Saturday, August 27, 2016

Close Encounters of a Different Kind – My First Tryst with an ATM Machine

This one goes back to 1986 when I was ‘down under’ for my year long Staff Course. We were to travel to Sydney-Newcastle area for the first official trip of the course in the month of March. I had an ATM card since I landed there in January and had never used it (did not know how to use it would be a more accurate description). So I took the first major decision of life against Keerti’s advice – not to carry cash. You don’t know, I told her – this is Australia and not India. I would use the plastic money on ‘as required basis’.
So we flew to Sydney (soldier class in a RAAF Hercules C-130) and were ferried to our hotel at Kings Cross. Iqbal Hussain Qazi– a gunner from the Pakistan Army was my chosen companion for sharing the room as neither he nor I was still at home with the Aussies and thought why not make use of the opportunity to know each other a little bit more. (Iqbal Bhai, correct me if I am wrong.) In the evening, after dinner, we both decided to go for a short walk and also make ‘All OK’ calls to our respective wives from the public telephone booths located on the street. While Iqbal went to make his call, I found an ATM machine and decided to draw some cash using the still unused card with me.
On approaching the machine, I found it had an adjustable half inch wide slit through which one could read the message for the user in the dot-matrix mode. (Those were the early days for ATMs when 15 inch screens were still unheard of in them.) What followed after this is resurrected below:

Machine – Please insert your card in the slot to your right as shown in the figure.
I – Inserted the card as instructed.
Machine – Please enter your four-digit PIN
I – Entered the PIN as required
Machine – Please press D for deposit, W for withdrawal and Q for query.
I – pressed W
Machine – Please enter the amount in figures without decimal point.
I – Entered figure 50.
Machine – 20 X 2 and 10 X 1 or change. Press C to change and ‘Enter’ to accept.
I – Pressed ‘Enter’.
I heard a few whining sounds followed by some beeps, then some more whining and more beeps and then a long continuous beep. I was looking at the cash slot all this while in anticipation of 20 X 2 and 10 X 1 but nothing emerged from that slot. Since the beep was continuing, I looked at the message slit and found this message – WRONG PIN, PLEASE WITHDRAW CARD.

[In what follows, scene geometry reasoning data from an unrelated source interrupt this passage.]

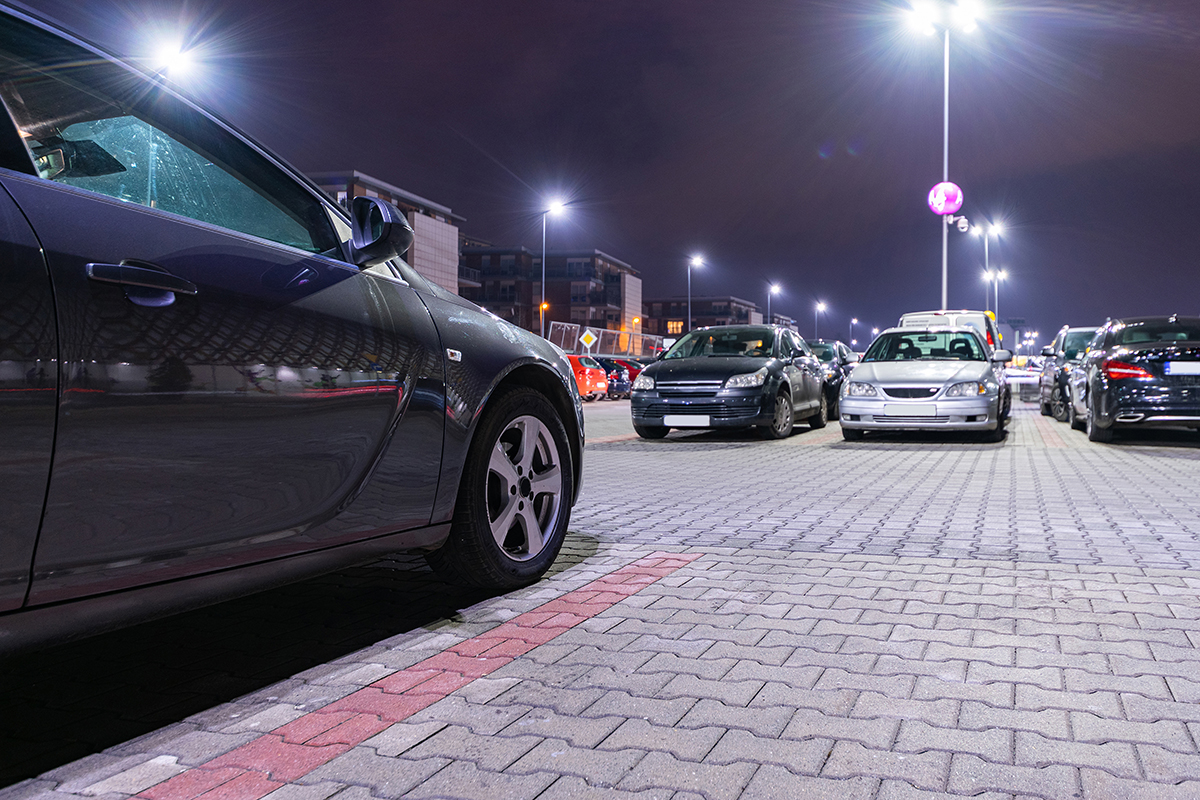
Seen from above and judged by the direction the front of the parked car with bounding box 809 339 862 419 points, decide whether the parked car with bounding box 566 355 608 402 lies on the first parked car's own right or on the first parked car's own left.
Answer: on the first parked car's own right

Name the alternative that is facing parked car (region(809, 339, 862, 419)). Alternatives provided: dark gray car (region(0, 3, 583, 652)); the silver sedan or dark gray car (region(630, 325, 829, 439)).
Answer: dark gray car (region(0, 3, 583, 652))

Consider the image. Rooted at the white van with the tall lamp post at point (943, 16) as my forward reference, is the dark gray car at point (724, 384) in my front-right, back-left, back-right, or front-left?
back-left

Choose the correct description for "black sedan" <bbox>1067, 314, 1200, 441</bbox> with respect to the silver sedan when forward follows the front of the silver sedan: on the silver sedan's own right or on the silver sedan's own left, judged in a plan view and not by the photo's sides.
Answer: on the silver sedan's own left

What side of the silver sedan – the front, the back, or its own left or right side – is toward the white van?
back

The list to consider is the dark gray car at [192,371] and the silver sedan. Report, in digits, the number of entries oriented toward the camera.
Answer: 1

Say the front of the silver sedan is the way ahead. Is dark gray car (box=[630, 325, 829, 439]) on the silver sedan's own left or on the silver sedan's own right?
on the silver sedan's own right

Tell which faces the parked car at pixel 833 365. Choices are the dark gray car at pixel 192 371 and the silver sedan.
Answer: the dark gray car

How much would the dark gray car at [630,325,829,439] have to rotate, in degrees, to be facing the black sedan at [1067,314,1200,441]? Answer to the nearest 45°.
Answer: approximately 135° to its left

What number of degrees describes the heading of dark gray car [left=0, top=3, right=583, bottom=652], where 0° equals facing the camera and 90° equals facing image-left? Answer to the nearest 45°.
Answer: approximately 225°

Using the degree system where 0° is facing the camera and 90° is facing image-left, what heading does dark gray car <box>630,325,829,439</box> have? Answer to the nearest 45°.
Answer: approximately 45°

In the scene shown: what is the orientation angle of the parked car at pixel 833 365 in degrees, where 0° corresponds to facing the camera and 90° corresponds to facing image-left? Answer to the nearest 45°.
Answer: approximately 45°
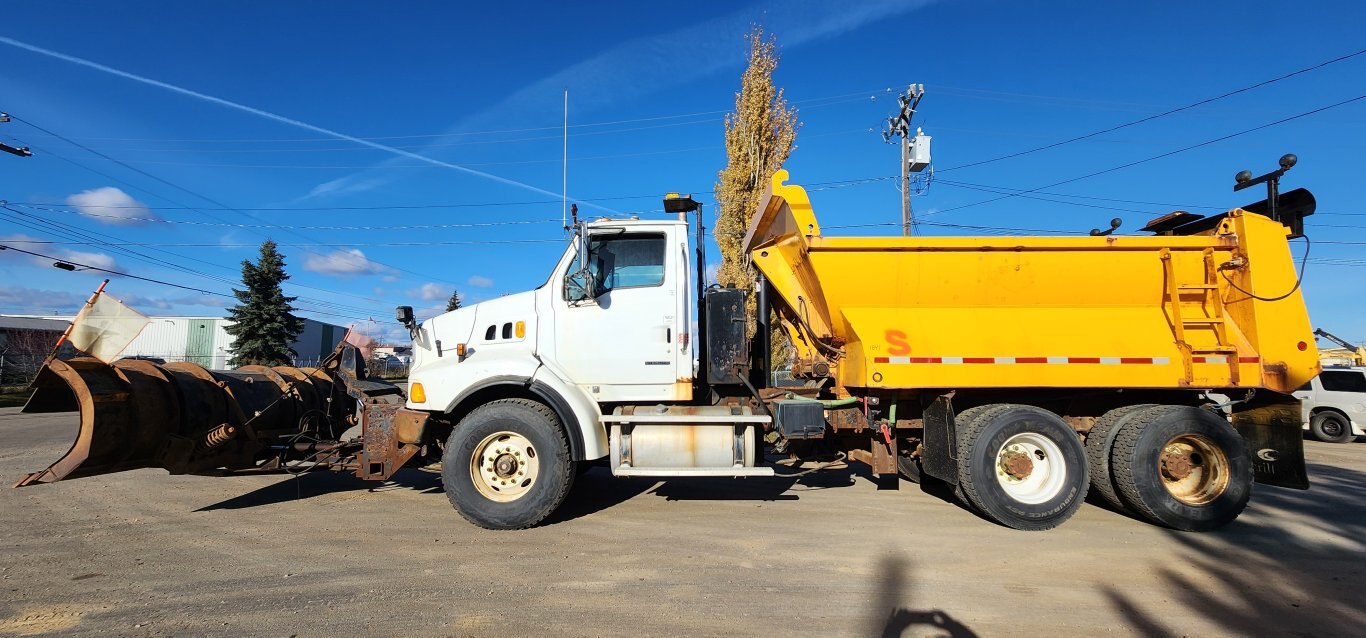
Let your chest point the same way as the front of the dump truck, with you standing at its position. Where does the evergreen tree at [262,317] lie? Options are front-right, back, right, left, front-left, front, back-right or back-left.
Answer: front-right

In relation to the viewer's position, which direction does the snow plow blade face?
facing away from the viewer and to the left of the viewer

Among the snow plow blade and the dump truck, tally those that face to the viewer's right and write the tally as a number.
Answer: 0

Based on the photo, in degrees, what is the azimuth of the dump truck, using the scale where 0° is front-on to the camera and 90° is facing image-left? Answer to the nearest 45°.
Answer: approximately 90°

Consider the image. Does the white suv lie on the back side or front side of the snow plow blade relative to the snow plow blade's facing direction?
on the back side

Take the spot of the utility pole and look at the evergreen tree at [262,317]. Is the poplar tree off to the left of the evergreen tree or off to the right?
left

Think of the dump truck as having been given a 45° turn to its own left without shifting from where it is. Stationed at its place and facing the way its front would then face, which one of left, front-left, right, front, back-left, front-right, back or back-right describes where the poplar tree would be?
back-right

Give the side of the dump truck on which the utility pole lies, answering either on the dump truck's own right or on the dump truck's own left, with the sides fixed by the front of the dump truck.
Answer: on the dump truck's own right

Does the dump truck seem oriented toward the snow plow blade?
yes

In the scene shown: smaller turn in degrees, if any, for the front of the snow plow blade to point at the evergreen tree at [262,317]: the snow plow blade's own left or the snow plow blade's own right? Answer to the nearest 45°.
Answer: approximately 45° to the snow plow blade's own right

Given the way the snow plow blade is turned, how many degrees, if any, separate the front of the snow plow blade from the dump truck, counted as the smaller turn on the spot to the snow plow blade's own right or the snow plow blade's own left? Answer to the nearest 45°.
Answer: approximately 180°
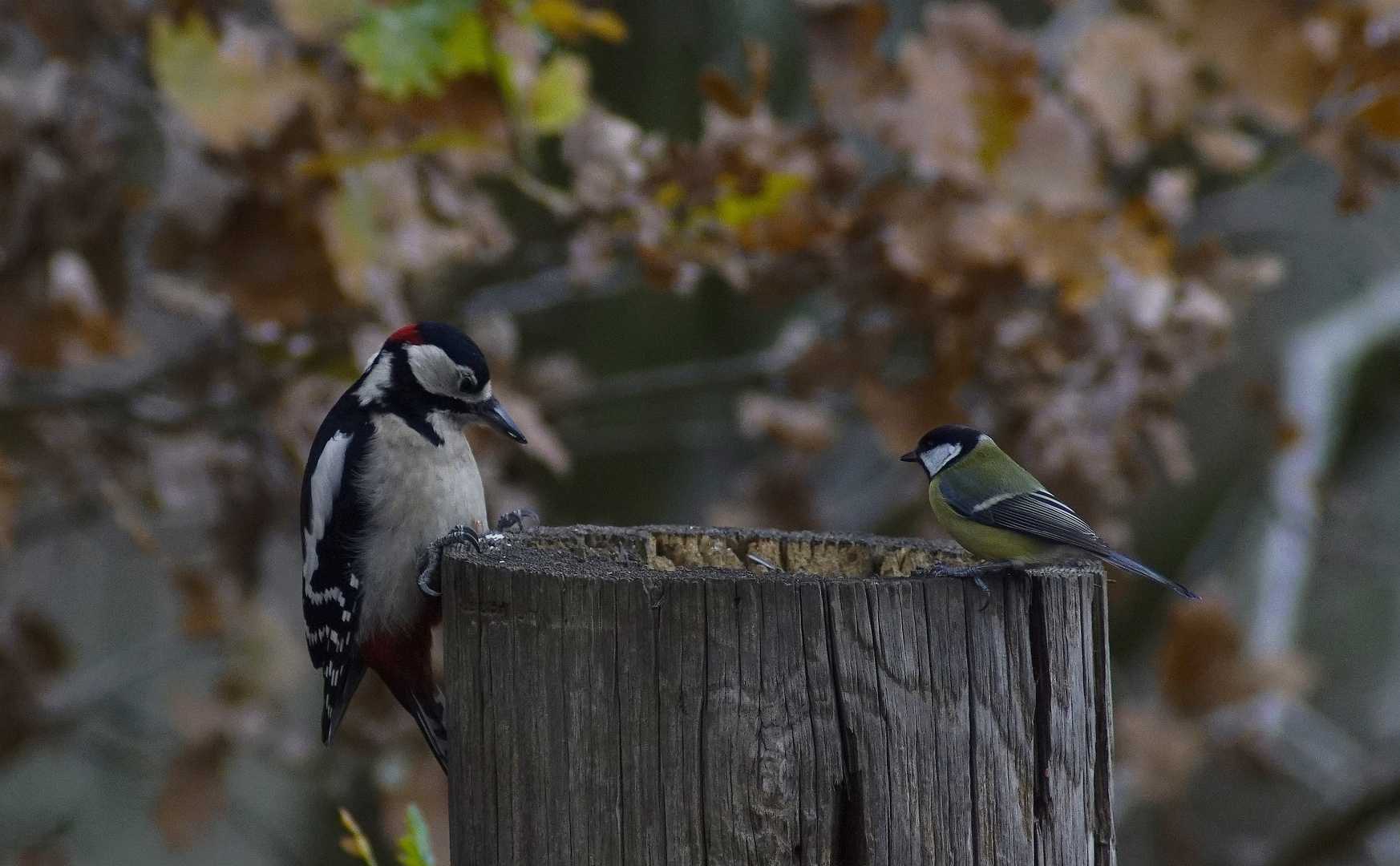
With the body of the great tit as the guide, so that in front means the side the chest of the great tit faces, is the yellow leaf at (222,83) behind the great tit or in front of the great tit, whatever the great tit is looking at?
in front

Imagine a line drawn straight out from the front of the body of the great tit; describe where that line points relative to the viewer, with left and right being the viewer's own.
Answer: facing to the left of the viewer

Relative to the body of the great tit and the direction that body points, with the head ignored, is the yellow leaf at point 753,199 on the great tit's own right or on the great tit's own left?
on the great tit's own right

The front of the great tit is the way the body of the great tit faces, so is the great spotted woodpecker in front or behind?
in front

So, I withdrew the card and was weighing the options before me in my mind when Iqbal appeared after having spoken to his wife and asked me if I had got the cash and spoken to my wife. I told him about the just concluded proceedings at the ATM machine. So he advised that I should take cash form him and repay on our return to Queenscliff (the place the Staff College was located). Now, I was in a larger dilemma with international and diplomatic ramifications. Taking money from his Pakistani counterpart would have been the ultimate humiliation for an Indian Army officer – I mean how could he even make such an offer? With a lot of indignation, I thanked him politely but declined his offer and instead, decided to have a second encounter with the cash vending machine.
So I repeated the drill described earlier but the final outcome remained the same – WRONG PIN, PLEASE WITHDRAW CARD.

Iqbal again offered to lend me cash. His logic was irrefutable – I was not taking money from him either in Indian or in Pakistani Rupees but in a neutral currency – the Australian Dollar. There could be no international or diplomatic ramifications for this neutral exchange. But my proud Indian self would have nothing of his logic and decided to have a go at the machine a third time. 

This time the outcome was not only different it was also more cryptic – CARD RETAINED BY MACHINE, CONTACT YOUR BANKER. (Notice the missing “Please”?)
Furious after having to suffer the indignity and humiliation of having to take (albeit in neutral currency) cash from a Pakistani officer, I rang up my banker the next day and gave him the piece of mind for taking away my peace of mind. He sincerely apologized and asked me as to where should he arrange to deliver the required cash to me. I told him not to worry as I already had the ‘neutral’ currency from a ‘biased’ party. So he promised to keep a new card ready before I returned next week.

On my return and visit to the bank I was given a new card by the manager with instructions about where to find the four-digit PIN. It was then that I discovered that I had thrown away that part of the paper when my (now confiscated) card came by post to me in January and instead noted the postal PIN written somewhere in the covering letter.